I am currently a second year masters student at Duke University pursuing a degree in Coastal Environmental Management. I completed my undergraduate degree in Biology at Randolph-Macon College where I conducted research on marine larval ecology. After graduation I switched gears to a more terrestrial setting, but felt the call to return to the coast and help protect our nation’s coastal ecosystems. My interests are broad and are always evolving. I am interested in salt marsh ecology, wetlands conservation and restoration, and water quality issues such as stormwater runoff. I am very excited to be at the federation this summer, and I am looking forward to the opportunity to learn about grant writing, non-profit management, and influencing decisions pertaining to the coastal region.

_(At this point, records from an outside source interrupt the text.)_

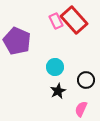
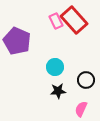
black star: rotated 21 degrees clockwise
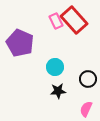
purple pentagon: moved 3 px right, 2 px down
black circle: moved 2 px right, 1 px up
pink semicircle: moved 5 px right
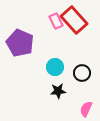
black circle: moved 6 px left, 6 px up
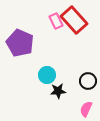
cyan circle: moved 8 px left, 8 px down
black circle: moved 6 px right, 8 px down
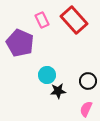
pink rectangle: moved 14 px left, 1 px up
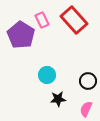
purple pentagon: moved 1 px right, 8 px up; rotated 8 degrees clockwise
black star: moved 8 px down
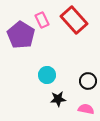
pink semicircle: rotated 77 degrees clockwise
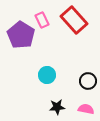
black star: moved 1 px left, 8 px down
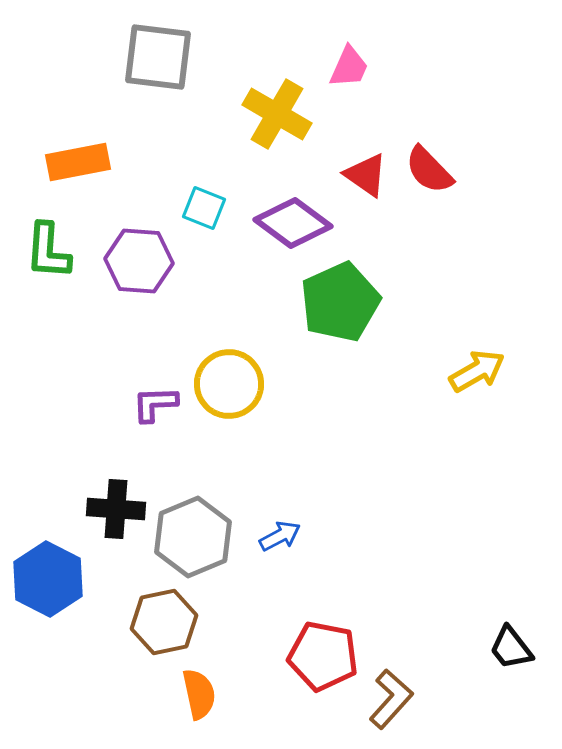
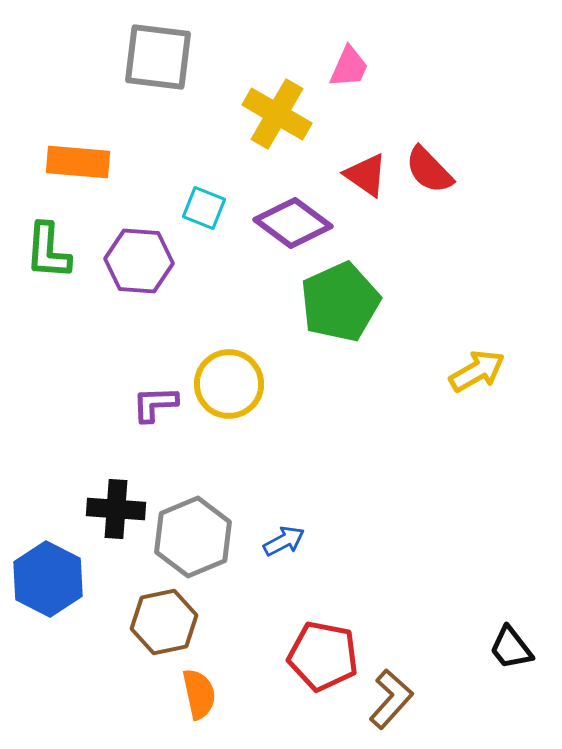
orange rectangle: rotated 16 degrees clockwise
blue arrow: moved 4 px right, 5 px down
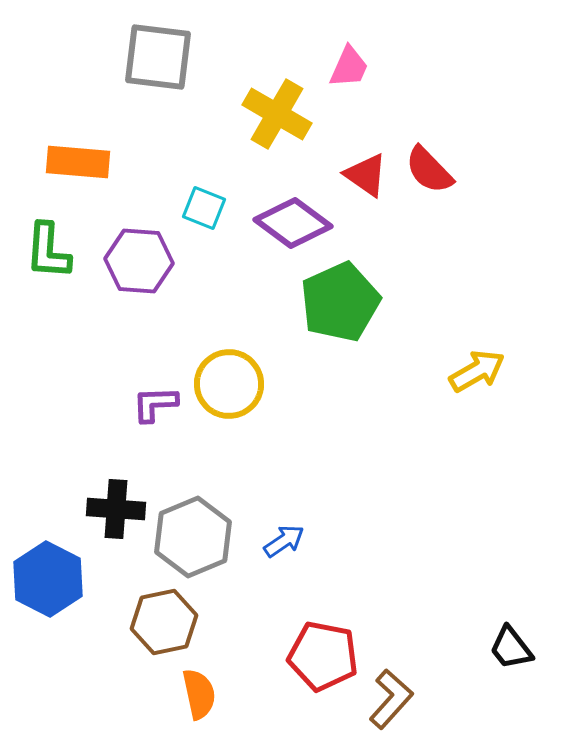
blue arrow: rotated 6 degrees counterclockwise
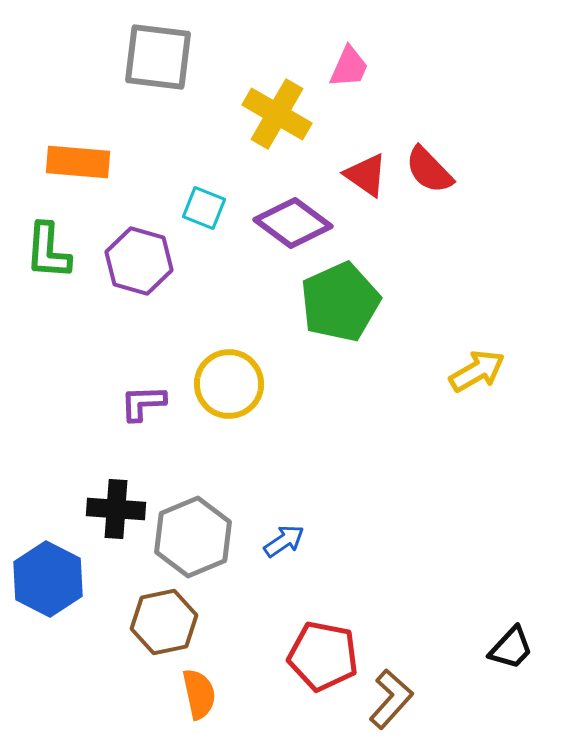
purple hexagon: rotated 12 degrees clockwise
purple L-shape: moved 12 px left, 1 px up
black trapezoid: rotated 99 degrees counterclockwise
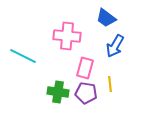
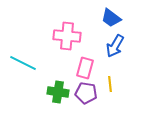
blue trapezoid: moved 5 px right
cyan line: moved 7 px down
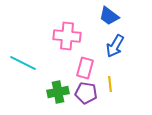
blue trapezoid: moved 2 px left, 2 px up
green cross: rotated 20 degrees counterclockwise
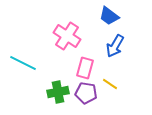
pink cross: rotated 28 degrees clockwise
yellow line: rotated 49 degrees counterclockwise
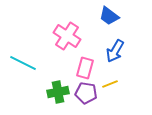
blue arrow: moved 5 px down
yellow line: rotated 56 degrees counterclockwise
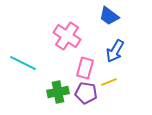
yellow line: moved 1 px left, 2 px up
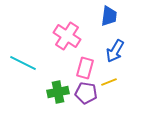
blue trapezoid: rotated 120 degrees counterclockwise
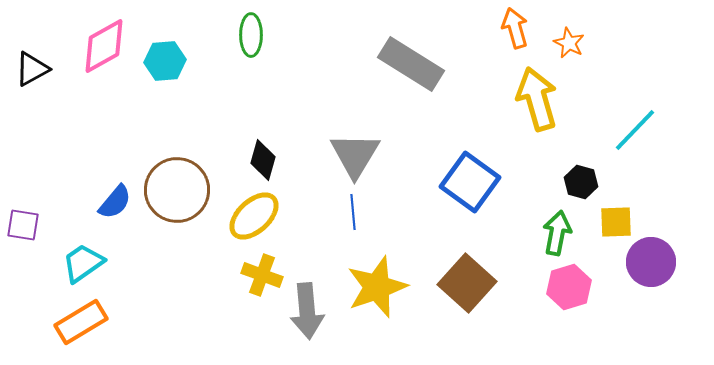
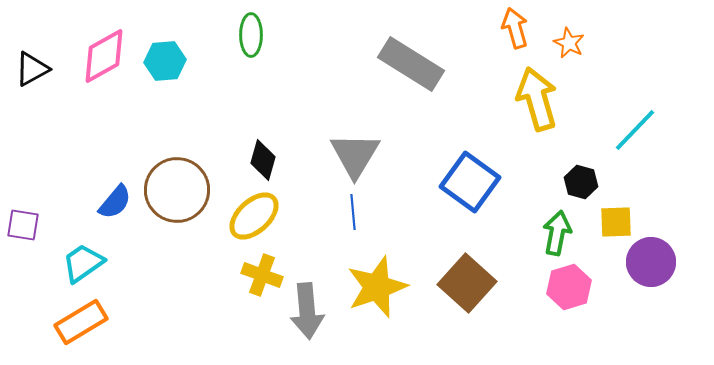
pink diamond: moved 10 px down
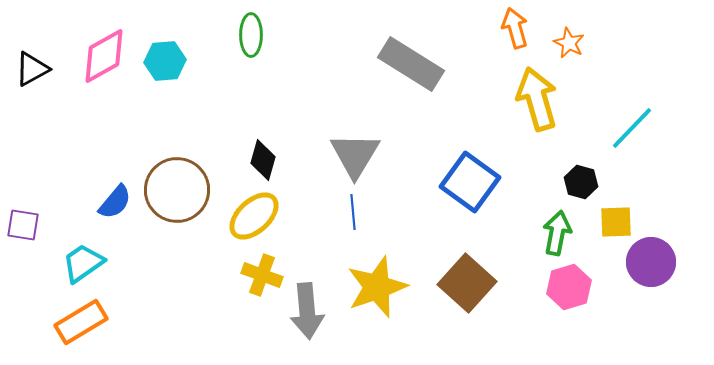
cyan line: moved 3 px left, 2 px up
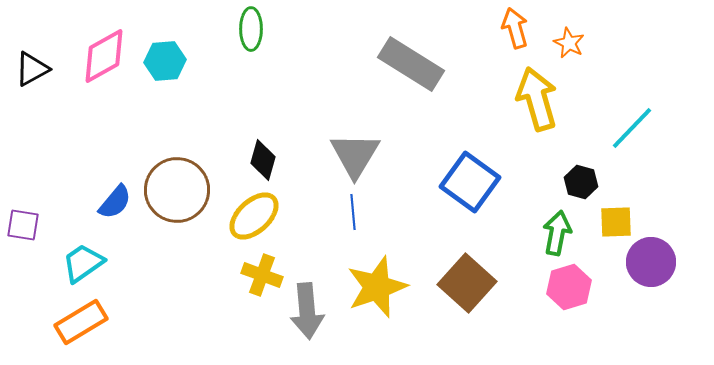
green ellipse: moved 6 px up
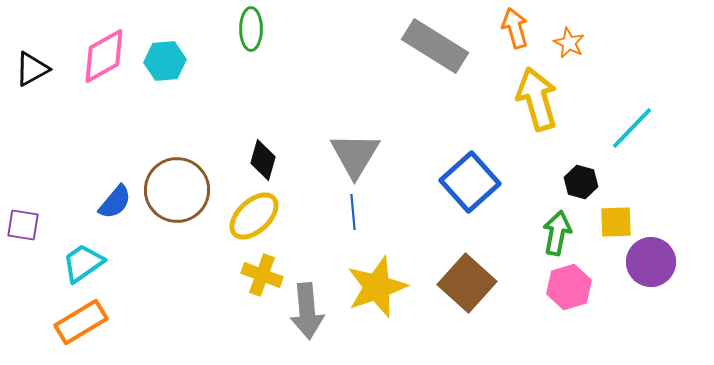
gray rectangle: moved 24 px right, 18 px up
blue square: rotated 12 degrees clockwise
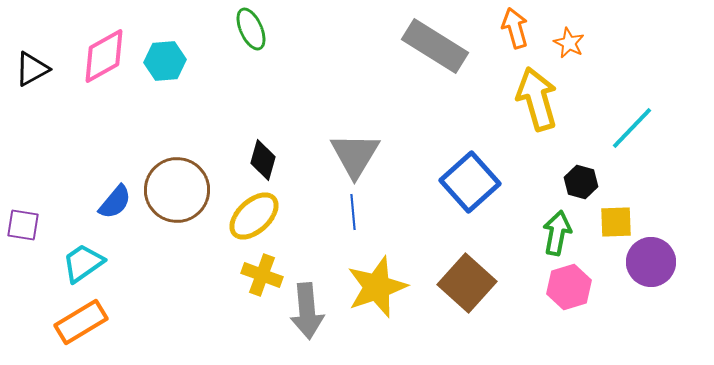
green ellipse: rotated 24 degrees counterclockwise
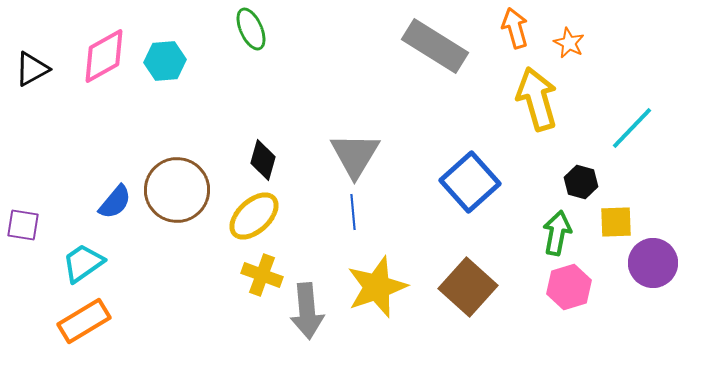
purple circle: moved 2 px right, 1 px down
brown square: moved 1 px right, 4 px down
orange rectangle: moved 3 px right, 1 px up
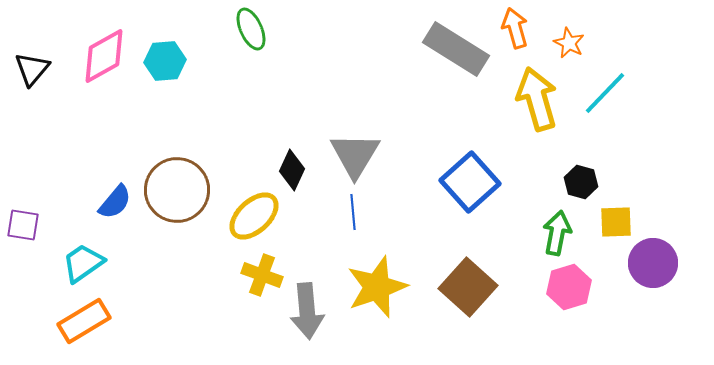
gray rectangle: moved 21 px right, 3 px down
black triangle: rotated 21 degrees counterclockwise
cyan line: moved 27 px left, 35 px up
black diamond: moved 29 px right, 10 px down; rotated 9 degrees clockwise
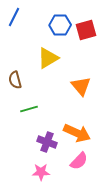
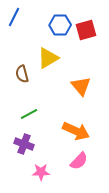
brown semicircle: moved 7 px right, 6 px up
green line: moved 5 px down; rotated 12 degrees counterclockwise
orange arrow: moved 1 px left, 2 px up
purple cross: moved 23 px left, 2 px down
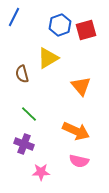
blue hexagon: rotated 20 degrees counterclockwise
green line: rotated 72 degrees clockwise
pink semicircle: rotated 60 degrees clockwise
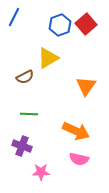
red square: moved 6 px up; rotated 25 degrees counterclockwise
brown semicircle: moved 3 px right, 3 px down; rotated 102 degrees counterclockwise
orange triangle: moved 5 px right; rotated 15 degrees clockwise
green line: rotated 42 degrees counterclockwise
purple cross: moved 2 px left, 2 px down
pink semicircle: moved 2 px up
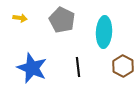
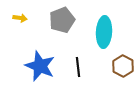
gray pentagon: rotated 25 degrees clockwise
blue star: moved 8 px right, 2 px up
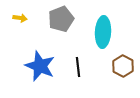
gray pentagon: moved 1 px left, 1 px up
cyan ellipse: moved 1 px left
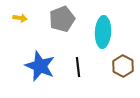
gray pentagon: moved 1 px right
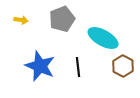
yellow arrow: moved 1 px right, 2 px down
cyan ellipse: moved 6 px down; rotated 64 degrees counterclockwise
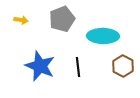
cyan ellipse: moved 2 px up; rotated 28 degrees counterclockwise
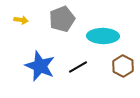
black line: rotated 66 degrees clockwise
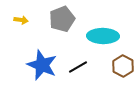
blue star: moved 2 px right, 1 px up
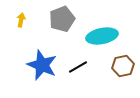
yellow arrow: rotated 88 degrees counterclockwise
cyan ellipse: moved 1 px left; rotated 12 degrees counterclockwise
brown hexagon: rotated 20 degrees clockwise
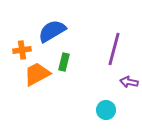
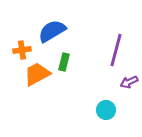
purple line: moved 2 px right, 1 px down
purple arrow: rotated 36 degrees counterclockwise
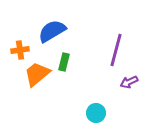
orange cross: moved 2 px left
orange trapezoid: rotated 12 degrees counterclockwise
cyan circle: moved 10 px left, 3 px down
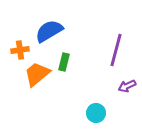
blue semicircle: moved 3 px left
purple arrow: moved 2 px left, 4 px down
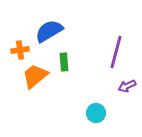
purple line: moved 2 px down
green rectangle: rotated 18 degrees counterclockwise
orange trapezoid: moved 2 px left, 2 px down
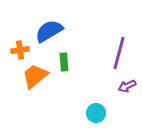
purple line: moved 3 px right, 1 px down
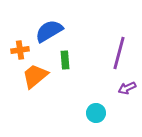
green rectangle: moved 1 px right, 2 px up
purple arrow: moved 2 px down
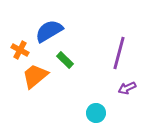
orange cross: rotated 36 degrees clockwise
green rectangle: rotated 42 degrees counterclockwise
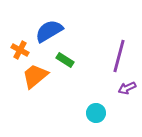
purple line: moved 3 px down
green rectangle: rotated 12 degrees counterclockwise
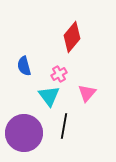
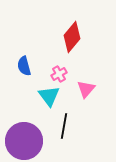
pink triangle: moved 1 px left, 4 px up
purple circle: moved 8 px down
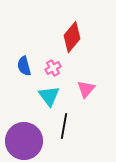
pink cross: moved 6 px left, 6 px up
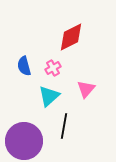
red diamond: moved 1 px left; rotated 24 degrees clockwise
cyan triangle: rotated 25 degrees clockwise
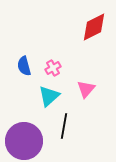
red diamond: moved 23 px right, 10 px up
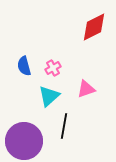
pink triangle: rotated 30 degrees clockwise
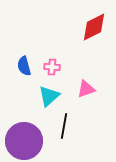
pink cross: moved 1 px left, 1 px up; rotated 35 degrees clockwise
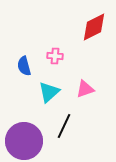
pink cross: moved 3 px right, 11 px up
pink triangle: moved 1 px left
cyan triangle: moved 4 px up
black line: rotated 15 degrees clockwise
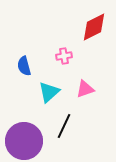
pink cross: moved 9 px right; rotated 14 degrees counterclockwise
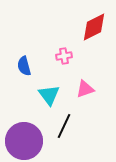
cyan triangle: moved 3 px down; rotated 25 degrees counterclockwise
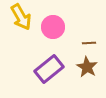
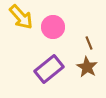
yellow arrow: rotated 12 degrees counterclockwise
brown line: rotated 72 degrees clockwise
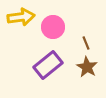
yellow arrow: rotated 56 degrees counterclockwise
brown line: moved 3 px left
purple rectangle: moved 1 px left, 4 px up
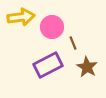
pink circle: moved 1 px left
brown line: moved 13 px left
purple rectangle: rotated 12 degrees clockwise
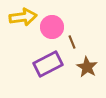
yellow arrow: moved 2 px right
brown line: moved 1 px left, 1 px up
purple rectangle: moved 1 px up
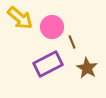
yellow arrow: moved 3 px left, 1 px down; rotated 48 degrees clockwise
brown star: moved 1 px down
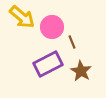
yellow arrow: moved 2 px right, 1 px up
brown star: moved 6 px left, 3 px down
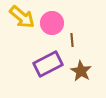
pink circle: moved 4 px up
brown line: moved 2 px up; rotated 16 degrees clockwise
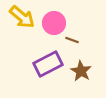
pink circle: moved 2 px right
brown line: rotated 64 degrees counterclockwise
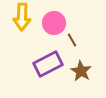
yellow arrow: rotated 52 degrees clockwise
brown line: rotated 40 degrees clockwise
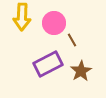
brown star: rotated 10 degrees clockwise
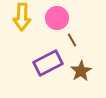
pink circle: moved 3 px right, 5 px up
purple rectangle: moved 1 px up
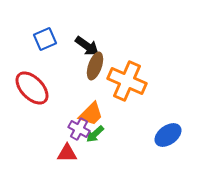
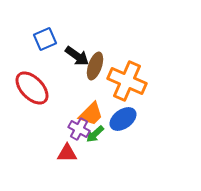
black arrow: moved 10 px left, 10 px down
blue ellipse: moved 45 px left, 16 px up
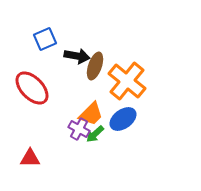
black arrow: rotated 25 degrees counterclockwise
orange cross: rotated 15 degrees clockwise
red triangle: moved 37 px left, 5 px down
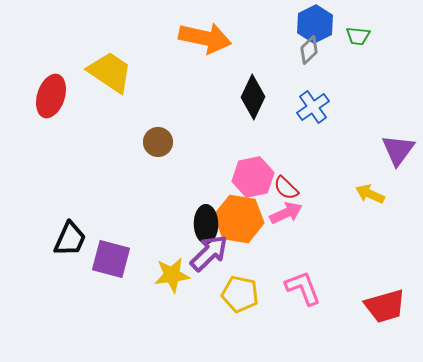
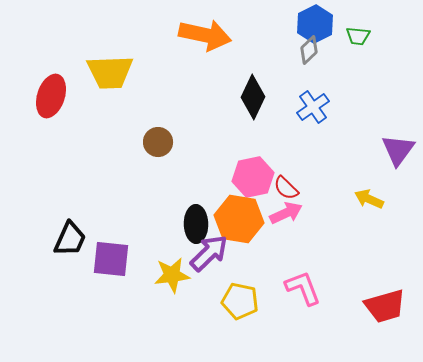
orange arrow: moved 3 px up
yellow trapezoid: rotated 144 degrees clockwise
yellow arrow: moved 1 px left, 5 px down
black ellipse: moved 10 px left
purple square: rotated 9 degrees counterclockwise
yellow pentagon: moved 7 px down
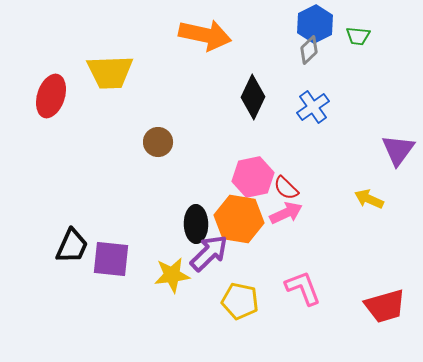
black trapezoid: moved 2 px right, 7 px down
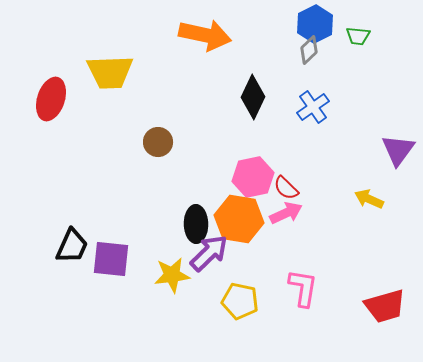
red ellipse: moved 3 px down
pink L-shape: rotated 30 degrees clockwise
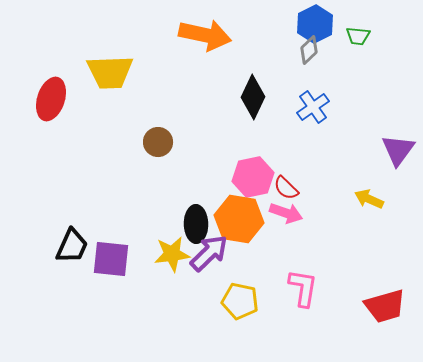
pink arrow: rotated 44 degrees clockwise
yellow star: moved 21 px up
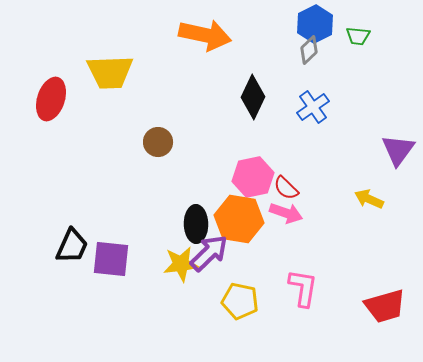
yellow star: moved 9 px right, 10 px down
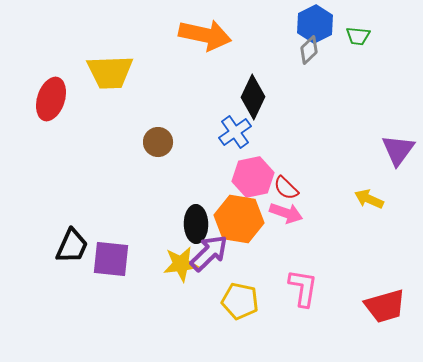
blue cross: moved 78 px left, 25 px down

I am currently pursuing a master of environmental management degree with a focus on Coastal Environmental Management at Duke University and received my B.S. in Marine Science from Eckerd College in St. Petersburg, Florida. Although I was raised in an essentially land-locked state, Indiana, I have long been fascinated with the ocean and its processes. My interests in the ocean and coastal realm are broad but currently my main focus are marine invasive species prevention and mitigation techniques as well as state, federal, and international policies related to this. I am also very interested in community outreach and education, specifically making scientific research and information both available and understandable to the general public, because I believe that one of the first steps in conservation is for the public to understand the “problem”. I am very excited to be spending my summer with the federation and gaining first-hand knowledge and experience about issues facing coastal North Carolina and the advocacy involved in promoting conservation of coastal environments.
Through family vacations to the coast of Maine, I developed an appreciation for the ocean early on in my life. Later, working with my undergraduate advisors, I traveled across the country to return to the coast. There I spent two summers studying the biology and ecology of the dynamic rocky intertidal systems in Washington State. After graduating from the University of Chicago with a degree in environmental science, I decided to work towards the protection of our coastal environment. Currently, I am pursuing a Master’s degree through Duke University’s Nicholas School of the Environment. I am interested in public outreach and education, particularly by using experiential learning, as well as the development and use of analytical techniques to work towards ecosystem level management solutions. At the federation, I hope to learn how better to analyze local coastal issues, participate in the processes to address these issues, and learn about the inner workings of a non-profit.